Any associated condition (eg, myocardial infarction [MI], digitalis intoxication) should be treated appropriately. Significant electrolyte abnormalities should be corrected.
In patients with symptomatic first-degree AV block, discontinue medications with potential for AV block, if possible. Electrophysiology consultation may be indicated for patients with first-degree AV block and symptoms of syncope or heart failure.
In general, hospitalization specifically for first-degree AV block is not indicated. However, admission may be indicated for associated conditions (eg, MI). Patients with a marked first-degree AV block can present with symptoms similar to the pacemaker syndrome.[2] In these individuals, admission may be indicated.
According to guidelines from the American College of Cardiology (ACC), the American Heart Association (AHA), and the Heart Rhythm Society (HRS), permanent pacemaker implantation is reasonable for first-degree AV block with symptoms similar to those of pacemaker syndrome or hemodynamic compromise (class IIa recommendation; level of evidence, B).[22] Additional ACC/AHA/HRS recommendations have been formulated for other patients with first-degree AV block, as follows.

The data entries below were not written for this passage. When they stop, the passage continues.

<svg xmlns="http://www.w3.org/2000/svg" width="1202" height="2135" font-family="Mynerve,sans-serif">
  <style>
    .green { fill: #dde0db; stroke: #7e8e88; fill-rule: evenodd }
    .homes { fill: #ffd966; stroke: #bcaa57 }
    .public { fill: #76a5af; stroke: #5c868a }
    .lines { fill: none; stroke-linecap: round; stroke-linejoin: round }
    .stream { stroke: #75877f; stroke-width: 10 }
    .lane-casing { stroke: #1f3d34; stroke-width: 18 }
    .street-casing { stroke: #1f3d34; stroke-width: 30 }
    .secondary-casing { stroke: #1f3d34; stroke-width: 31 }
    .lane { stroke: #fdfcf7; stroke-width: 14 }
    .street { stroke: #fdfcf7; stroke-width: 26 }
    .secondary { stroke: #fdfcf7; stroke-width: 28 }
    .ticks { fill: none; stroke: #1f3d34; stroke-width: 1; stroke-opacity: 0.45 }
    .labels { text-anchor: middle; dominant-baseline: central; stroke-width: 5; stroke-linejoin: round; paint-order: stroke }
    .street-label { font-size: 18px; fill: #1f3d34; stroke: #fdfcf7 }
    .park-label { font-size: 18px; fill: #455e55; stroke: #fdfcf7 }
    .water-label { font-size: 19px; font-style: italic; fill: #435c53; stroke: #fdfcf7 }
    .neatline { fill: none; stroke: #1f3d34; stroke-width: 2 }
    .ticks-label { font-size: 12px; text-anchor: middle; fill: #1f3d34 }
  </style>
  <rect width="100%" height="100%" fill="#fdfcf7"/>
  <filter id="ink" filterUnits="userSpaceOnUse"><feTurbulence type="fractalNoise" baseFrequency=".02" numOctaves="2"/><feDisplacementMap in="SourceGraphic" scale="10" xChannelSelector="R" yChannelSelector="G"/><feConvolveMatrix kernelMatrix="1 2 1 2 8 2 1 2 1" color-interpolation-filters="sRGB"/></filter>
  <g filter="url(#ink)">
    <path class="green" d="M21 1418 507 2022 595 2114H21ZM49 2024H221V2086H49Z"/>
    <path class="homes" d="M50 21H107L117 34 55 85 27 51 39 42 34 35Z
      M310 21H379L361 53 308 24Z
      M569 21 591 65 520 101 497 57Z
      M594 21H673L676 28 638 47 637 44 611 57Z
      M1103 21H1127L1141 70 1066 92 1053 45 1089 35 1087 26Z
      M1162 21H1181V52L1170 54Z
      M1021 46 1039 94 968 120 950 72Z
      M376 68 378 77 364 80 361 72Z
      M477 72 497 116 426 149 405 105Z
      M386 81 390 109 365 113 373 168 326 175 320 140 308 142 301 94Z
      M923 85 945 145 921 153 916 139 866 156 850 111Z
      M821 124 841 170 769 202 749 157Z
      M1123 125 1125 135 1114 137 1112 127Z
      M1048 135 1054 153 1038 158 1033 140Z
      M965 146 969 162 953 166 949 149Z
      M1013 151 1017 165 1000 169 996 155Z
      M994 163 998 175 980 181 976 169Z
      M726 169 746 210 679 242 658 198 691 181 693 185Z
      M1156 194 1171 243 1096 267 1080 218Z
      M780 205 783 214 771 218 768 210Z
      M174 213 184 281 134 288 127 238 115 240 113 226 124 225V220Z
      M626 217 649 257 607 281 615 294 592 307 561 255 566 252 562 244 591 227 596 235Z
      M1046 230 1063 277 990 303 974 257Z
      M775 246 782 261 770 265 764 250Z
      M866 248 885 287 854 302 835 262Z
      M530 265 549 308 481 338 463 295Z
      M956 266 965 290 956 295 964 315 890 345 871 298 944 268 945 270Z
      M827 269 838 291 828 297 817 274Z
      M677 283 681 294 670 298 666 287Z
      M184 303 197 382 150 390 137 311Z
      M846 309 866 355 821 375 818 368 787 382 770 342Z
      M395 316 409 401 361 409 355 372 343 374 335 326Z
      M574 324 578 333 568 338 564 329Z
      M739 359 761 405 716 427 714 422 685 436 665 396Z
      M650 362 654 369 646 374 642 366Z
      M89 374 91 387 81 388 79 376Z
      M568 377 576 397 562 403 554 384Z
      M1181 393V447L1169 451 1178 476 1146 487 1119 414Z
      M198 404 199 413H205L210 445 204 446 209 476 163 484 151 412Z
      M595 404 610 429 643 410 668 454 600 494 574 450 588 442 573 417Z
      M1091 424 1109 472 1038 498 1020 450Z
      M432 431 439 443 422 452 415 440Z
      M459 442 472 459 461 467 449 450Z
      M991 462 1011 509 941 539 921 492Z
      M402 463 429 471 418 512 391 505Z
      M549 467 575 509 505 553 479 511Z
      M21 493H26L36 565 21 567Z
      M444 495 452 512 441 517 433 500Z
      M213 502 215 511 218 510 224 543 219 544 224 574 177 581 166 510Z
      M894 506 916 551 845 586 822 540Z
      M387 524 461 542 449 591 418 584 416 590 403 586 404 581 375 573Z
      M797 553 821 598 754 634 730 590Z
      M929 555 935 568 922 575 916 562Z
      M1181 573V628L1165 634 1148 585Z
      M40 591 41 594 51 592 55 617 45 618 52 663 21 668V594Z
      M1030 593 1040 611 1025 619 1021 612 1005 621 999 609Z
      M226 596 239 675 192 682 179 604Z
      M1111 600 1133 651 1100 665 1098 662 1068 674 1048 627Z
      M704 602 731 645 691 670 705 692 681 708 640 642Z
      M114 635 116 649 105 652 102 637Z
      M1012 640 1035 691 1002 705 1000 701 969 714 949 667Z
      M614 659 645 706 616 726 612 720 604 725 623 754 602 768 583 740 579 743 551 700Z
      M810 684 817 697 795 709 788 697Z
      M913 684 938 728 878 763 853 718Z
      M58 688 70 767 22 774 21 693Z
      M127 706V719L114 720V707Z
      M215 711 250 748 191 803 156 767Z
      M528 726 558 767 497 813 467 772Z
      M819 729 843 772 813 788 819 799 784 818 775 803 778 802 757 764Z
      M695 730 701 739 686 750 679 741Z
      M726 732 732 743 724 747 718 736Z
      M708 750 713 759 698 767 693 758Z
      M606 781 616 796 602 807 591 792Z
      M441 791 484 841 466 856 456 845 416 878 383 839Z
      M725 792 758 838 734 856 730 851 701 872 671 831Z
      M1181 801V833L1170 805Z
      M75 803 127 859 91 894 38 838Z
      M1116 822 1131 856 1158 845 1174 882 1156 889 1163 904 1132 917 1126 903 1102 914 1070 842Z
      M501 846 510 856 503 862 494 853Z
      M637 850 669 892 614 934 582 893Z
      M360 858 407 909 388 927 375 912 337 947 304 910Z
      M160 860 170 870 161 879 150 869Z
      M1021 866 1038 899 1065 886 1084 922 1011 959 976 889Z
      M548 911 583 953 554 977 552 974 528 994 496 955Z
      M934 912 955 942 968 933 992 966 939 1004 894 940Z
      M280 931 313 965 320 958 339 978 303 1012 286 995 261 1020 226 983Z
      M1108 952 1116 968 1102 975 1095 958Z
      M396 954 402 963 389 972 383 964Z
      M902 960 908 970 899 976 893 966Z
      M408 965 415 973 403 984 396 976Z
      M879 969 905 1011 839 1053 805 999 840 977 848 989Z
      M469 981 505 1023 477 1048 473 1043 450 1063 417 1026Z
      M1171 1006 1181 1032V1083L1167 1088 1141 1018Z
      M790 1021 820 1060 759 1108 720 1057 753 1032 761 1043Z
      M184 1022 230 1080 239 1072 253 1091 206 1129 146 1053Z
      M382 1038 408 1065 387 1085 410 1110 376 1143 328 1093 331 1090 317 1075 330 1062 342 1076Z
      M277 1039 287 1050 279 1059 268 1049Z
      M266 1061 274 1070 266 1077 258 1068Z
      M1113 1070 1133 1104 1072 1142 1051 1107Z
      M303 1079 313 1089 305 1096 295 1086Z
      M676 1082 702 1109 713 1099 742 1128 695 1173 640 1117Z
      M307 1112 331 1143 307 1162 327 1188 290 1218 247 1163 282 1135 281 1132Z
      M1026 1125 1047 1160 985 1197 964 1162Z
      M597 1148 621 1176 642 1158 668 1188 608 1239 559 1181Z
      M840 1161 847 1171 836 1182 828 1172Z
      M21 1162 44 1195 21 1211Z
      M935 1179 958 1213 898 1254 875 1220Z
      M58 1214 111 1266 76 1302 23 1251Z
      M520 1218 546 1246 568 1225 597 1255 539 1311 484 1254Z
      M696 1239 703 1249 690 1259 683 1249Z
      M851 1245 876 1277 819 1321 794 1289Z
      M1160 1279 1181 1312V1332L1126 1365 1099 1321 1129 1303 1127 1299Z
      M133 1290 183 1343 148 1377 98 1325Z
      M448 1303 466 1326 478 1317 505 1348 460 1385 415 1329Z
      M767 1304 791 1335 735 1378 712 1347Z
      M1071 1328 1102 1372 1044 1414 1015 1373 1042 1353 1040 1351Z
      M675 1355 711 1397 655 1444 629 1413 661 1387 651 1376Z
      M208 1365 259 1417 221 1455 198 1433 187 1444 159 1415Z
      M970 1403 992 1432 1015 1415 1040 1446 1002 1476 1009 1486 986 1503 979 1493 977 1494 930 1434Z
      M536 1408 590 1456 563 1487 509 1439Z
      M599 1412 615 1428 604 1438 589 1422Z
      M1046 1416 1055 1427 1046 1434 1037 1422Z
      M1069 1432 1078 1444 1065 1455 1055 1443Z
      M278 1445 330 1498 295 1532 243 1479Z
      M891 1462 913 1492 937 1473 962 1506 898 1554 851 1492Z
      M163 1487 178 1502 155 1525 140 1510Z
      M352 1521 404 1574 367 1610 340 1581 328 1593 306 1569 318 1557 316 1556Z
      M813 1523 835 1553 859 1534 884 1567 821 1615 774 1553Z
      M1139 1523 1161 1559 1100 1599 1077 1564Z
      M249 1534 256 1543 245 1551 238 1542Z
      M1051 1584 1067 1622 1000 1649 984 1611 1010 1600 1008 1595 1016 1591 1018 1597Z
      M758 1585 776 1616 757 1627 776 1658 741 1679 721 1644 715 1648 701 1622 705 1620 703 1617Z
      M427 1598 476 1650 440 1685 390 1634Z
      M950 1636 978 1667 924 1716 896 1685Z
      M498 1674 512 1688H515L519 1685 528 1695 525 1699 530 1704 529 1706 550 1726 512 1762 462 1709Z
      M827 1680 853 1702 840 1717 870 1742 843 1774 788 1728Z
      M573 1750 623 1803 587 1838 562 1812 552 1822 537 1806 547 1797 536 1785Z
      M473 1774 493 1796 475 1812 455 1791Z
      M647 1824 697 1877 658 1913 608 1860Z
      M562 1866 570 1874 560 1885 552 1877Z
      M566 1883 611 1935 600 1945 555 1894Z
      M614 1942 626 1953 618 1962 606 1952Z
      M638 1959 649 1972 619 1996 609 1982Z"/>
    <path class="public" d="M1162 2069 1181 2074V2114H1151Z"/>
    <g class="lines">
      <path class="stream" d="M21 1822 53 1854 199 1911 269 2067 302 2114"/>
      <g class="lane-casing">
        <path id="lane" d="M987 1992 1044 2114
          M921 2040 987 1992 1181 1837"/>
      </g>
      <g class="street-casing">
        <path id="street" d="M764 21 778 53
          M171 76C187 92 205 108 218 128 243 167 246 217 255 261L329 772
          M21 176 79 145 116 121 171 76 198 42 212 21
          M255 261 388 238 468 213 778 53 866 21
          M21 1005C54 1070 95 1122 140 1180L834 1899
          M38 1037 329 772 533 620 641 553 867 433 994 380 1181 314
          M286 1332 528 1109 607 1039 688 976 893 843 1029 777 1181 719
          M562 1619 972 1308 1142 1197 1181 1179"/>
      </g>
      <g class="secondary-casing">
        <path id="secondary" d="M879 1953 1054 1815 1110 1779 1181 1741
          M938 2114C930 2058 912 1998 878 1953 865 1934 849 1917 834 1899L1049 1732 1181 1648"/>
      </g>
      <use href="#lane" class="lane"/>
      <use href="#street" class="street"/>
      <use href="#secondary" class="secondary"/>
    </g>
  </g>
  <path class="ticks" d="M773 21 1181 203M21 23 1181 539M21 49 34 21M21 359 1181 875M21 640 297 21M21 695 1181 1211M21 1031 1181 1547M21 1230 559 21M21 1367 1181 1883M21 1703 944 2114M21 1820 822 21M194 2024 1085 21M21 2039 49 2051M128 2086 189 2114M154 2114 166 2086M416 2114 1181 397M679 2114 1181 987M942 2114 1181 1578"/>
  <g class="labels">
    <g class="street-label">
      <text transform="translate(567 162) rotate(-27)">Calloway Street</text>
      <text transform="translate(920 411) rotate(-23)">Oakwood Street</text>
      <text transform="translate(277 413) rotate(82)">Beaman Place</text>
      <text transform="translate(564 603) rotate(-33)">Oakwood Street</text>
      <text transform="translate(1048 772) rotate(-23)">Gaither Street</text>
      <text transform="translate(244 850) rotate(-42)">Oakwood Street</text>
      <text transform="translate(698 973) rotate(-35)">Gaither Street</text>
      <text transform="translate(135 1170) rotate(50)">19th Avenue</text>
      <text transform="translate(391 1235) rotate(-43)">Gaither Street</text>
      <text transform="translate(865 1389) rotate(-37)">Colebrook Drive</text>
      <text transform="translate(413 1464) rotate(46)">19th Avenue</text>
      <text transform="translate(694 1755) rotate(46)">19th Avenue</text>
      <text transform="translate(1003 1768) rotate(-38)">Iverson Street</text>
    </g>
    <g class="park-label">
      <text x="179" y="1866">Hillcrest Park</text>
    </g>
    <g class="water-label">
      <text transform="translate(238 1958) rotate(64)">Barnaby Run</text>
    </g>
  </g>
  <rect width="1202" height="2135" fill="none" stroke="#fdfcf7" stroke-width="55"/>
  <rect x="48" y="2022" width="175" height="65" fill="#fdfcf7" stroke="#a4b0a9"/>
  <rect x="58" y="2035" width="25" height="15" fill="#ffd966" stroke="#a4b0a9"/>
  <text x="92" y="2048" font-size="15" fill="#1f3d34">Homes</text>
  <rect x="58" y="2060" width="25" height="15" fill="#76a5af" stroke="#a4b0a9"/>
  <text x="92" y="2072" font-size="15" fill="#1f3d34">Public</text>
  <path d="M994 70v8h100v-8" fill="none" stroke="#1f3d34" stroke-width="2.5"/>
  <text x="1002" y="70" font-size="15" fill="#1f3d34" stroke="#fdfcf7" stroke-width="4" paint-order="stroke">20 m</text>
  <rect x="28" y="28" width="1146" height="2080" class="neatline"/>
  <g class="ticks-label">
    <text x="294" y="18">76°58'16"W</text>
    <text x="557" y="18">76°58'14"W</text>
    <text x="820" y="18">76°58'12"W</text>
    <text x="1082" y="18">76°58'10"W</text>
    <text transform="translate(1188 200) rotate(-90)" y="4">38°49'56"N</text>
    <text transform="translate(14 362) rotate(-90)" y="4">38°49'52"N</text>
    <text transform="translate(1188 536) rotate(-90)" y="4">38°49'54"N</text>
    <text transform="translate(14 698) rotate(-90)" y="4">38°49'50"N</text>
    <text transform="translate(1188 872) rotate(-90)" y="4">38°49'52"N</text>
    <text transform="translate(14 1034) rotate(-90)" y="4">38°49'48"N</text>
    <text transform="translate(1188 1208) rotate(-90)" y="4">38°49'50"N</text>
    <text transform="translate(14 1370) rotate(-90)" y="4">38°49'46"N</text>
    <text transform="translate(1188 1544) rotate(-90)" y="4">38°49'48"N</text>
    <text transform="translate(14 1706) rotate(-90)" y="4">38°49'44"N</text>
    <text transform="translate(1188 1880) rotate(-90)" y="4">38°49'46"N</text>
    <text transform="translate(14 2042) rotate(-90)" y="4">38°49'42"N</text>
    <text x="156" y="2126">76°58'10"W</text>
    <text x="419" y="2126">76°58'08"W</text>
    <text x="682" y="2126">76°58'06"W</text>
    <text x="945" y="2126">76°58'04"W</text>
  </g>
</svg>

Patients with first-degree AV block, with or without symptoms, may be considered for permanent pacemaker implantation if the block occurs in the setting of neuromuscular diseases such as myotonic muscular dystrophy, Erb dystrophy (limb-girdle muscular dystrophy), or peroneal muscular atrophy, because these patients may experience unpredictable progression of AV conduction disease ( class IIb recommendation, level of evidence, B).
Permanent pacemaker implantation is not indicated for asymptomatic first-degree AV block (class III recommendation; level of evidence, B).
In the absence of a disease process that requires admission, patients with first-degree AV block may be safely discharged and receive follow-up on an outpatient basis. Patients should get serial follow-up electrocardiograms (ECGs) to evaluate for progression to a higher-grade AV block.
Patients with first-degree AV block started on atrioventricular node (AVN)-blocking drugs should be monitored to make sure that higher-grade AV block does not develop. Patients with first-degree AV block and coexistent bundle-branch block should be closely observed.
Use of medication is not indicated for treatment of asymptomatic first-degree atrioventricular (AV) block. However, in patients with severe bradycardia or those with the possibility of progression to higher-degree AV block, medications (eg, atropine, isoproterenol) can be used in anticipation of insertion of a cardiac pacemaker.
Clinical Context: Atropine increases heart rate through vagolytic effects, causing increase in cardiac output.
Parasympathetic blockade shortens the PR interval by improving AV nodal conduction.
Clinical Context: Isoproterenol has beta1- and beta2-adrenergic receptor activity. It binds the beta-receptors of the heart, smooth muscle of bronchi, skeletal muscle, vasculature, and the alimentary tract. It has positive inotropic and chronotropic actions.
Isoproterenol infusion can be used to shorten AV conduction time. Isoproterenol has chronotropic as well as inotropic effects, which result in an increase in cardiac output.